Re "No 'proper' relapse for almost 2 years after starting interferon but lots of MRI activity." / Non-responder: But on the surface IFN-beta had a magical effect for 2 years. Before starting IFN-beta (after first reported symptoms), there was no remission at all for some months. IV steroids would make symptoms go away, followed by oral steroids, and fresh symptoms would start when the oral steroids were tapered down.
Dr G: When patients are treated with drugs that effectively stop relapses (campath, hi-cy, bone marrow transpant) do they still have progression?Does stopping relapses almost completely in the early stages of the disease prevent the transition to spms?I remember reading (maybe on your blog) that there is some data on this question coming from the CARE-MS trials?
Re: "Does stopping relapses almost completely in the early stages of the disease prevent the transition to spms?"Unfortunately we don't know the answer. We need to wait 15-20 years after treatment to see if this is correct. Some of the early cases of active RRMS treated with Alemtuzumab/Campath-1h seem to go into long-term remission and avoid the onset of SPMS at an early stage when it would be expected from natural history studies. Only time will tell if it will prevent long-term SPMS. I sincerely hope so.
"This delay in disability progression on DMTs has also translated into an improved survival rate"The 21 year betaferon study looked at all cause mortality, not only MS related mortality, so your conclusion is unjustified.Moreover the 16 year betaferon follow-up study with the same patients as the 21 year study, didn't show ANY significant delay in disability progression. How can you say the opposite?http://multiple-sclerosis-research.blogspot.gr/2011/12/predicting-disability-in-ms-on-dmts.htmlI could also remind you the latest canadian study about the zero long term effect of INF-B. The efficacy of DMT's is at least questionable, to be polite. But you just ignore all these data. Why?

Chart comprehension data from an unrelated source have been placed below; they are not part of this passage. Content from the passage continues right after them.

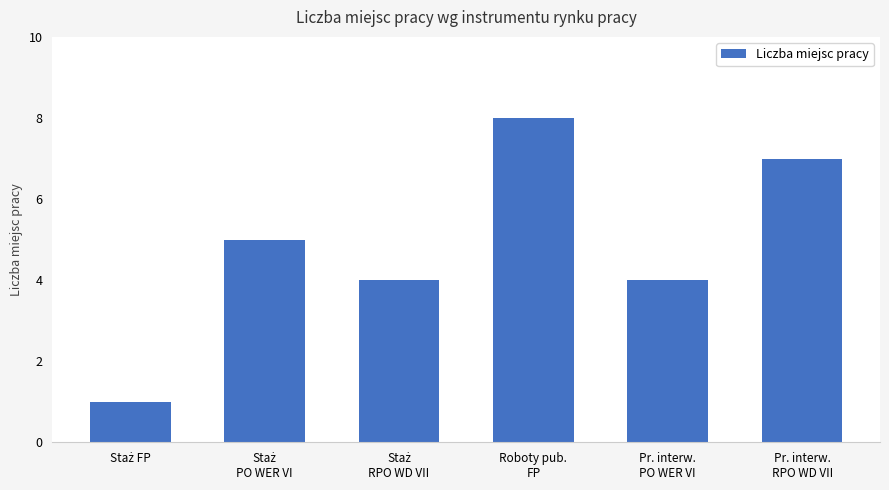

What is the minimum value shown in the chart?

1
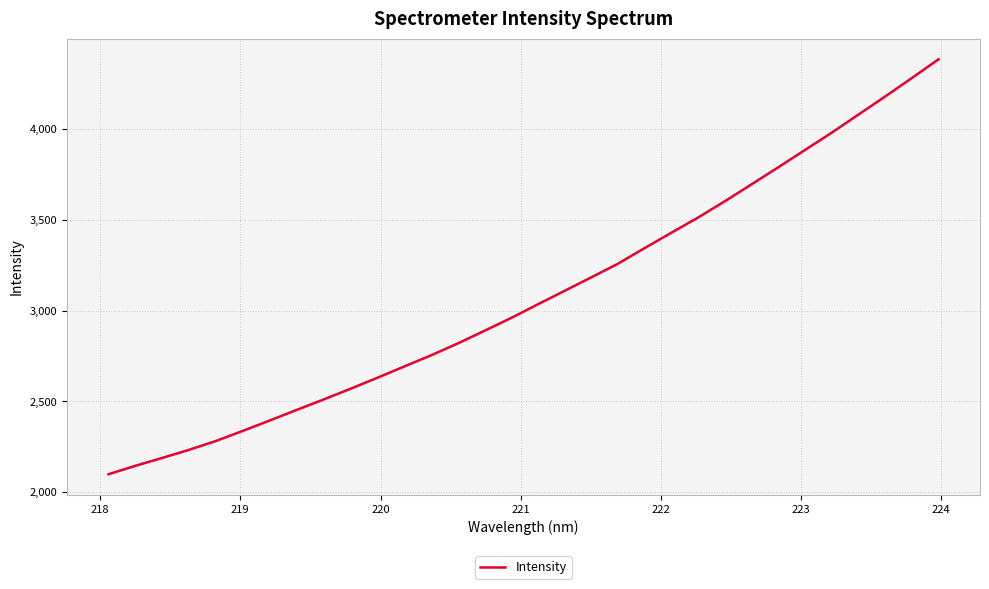

Reading right to left, what are all the values shown in this chart?

4384.3	4280.6	4178.7	4079.1	3979.1	3883.9	3788.3	3694.3	3601.1	3511.3	3427.4	3342.7	3256.4	3181.1	3106.4	3032.1	2956.7	2886.1	2816.0	2750.7	2689.2	2627.2	2566.9	2508.1	2450.9	2393.0	2336.0	2280.5	2232.0	2187.3	2144.1	2097.7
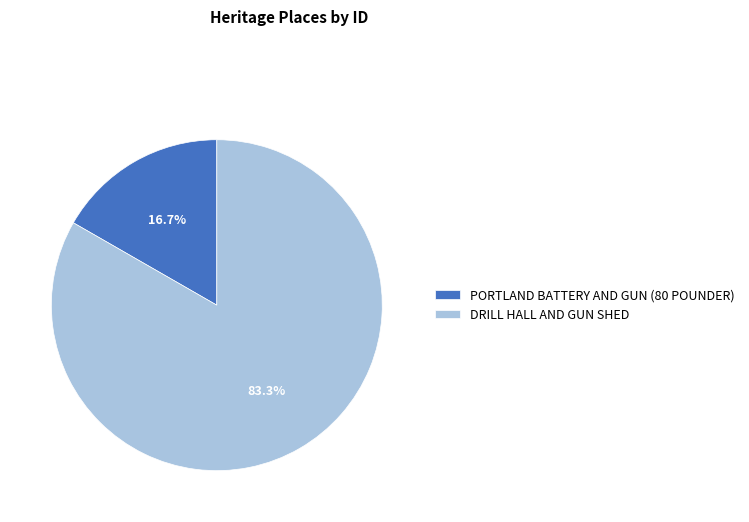

What percentage is the DRILL HALL AND GUN SHED slice, to the nearest percent?

83%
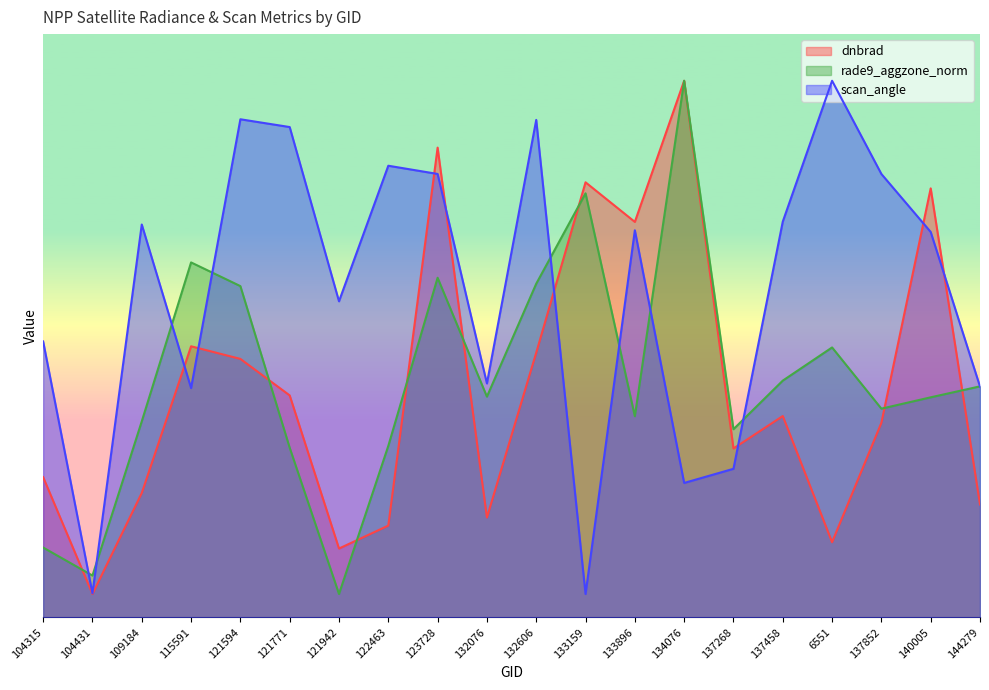

What is the label of the 8th point from the right?

133896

But you just ignore all these data. Why?I am not sure why you think this and can remind you 🙂 that this was commented on by Prof G.
http://multiple-sclerosis-research.blogspot.co.uk/2012/07/research-beta-interferon-and-progression.htmlProf G says "The problem with the data from the Canadian study is that it is not controlled and hence their will a lot of bias that cannot be taken into account. For example, the untreated contemporary and historical cohorts had a longer disease duration for the same level of disability at baseline; this would imply that they had more benign disease. They would therefore expect to do better than a cohort with more active disease (shorter disease duration for same level of disability). The fact that they did as well as each other to EDSS 6.0 implies that IFNbeta must have been doing something". Furthermore Prof G says "The bottom line is IFNbeta is not a very effective treatment; this study confirms this. That doesn't mean we shouldn't use it as some MSers respond better than others and in the UK, at least, you have to fail first-line treatments to access the more effect second-line treatments. For this reason alone IFNbeta has many years left in its legs and hence the rush to develop long-acting preparations and cheaper biosimilars. My main worry with them is the legacy NABs to INFbeta will leave behind."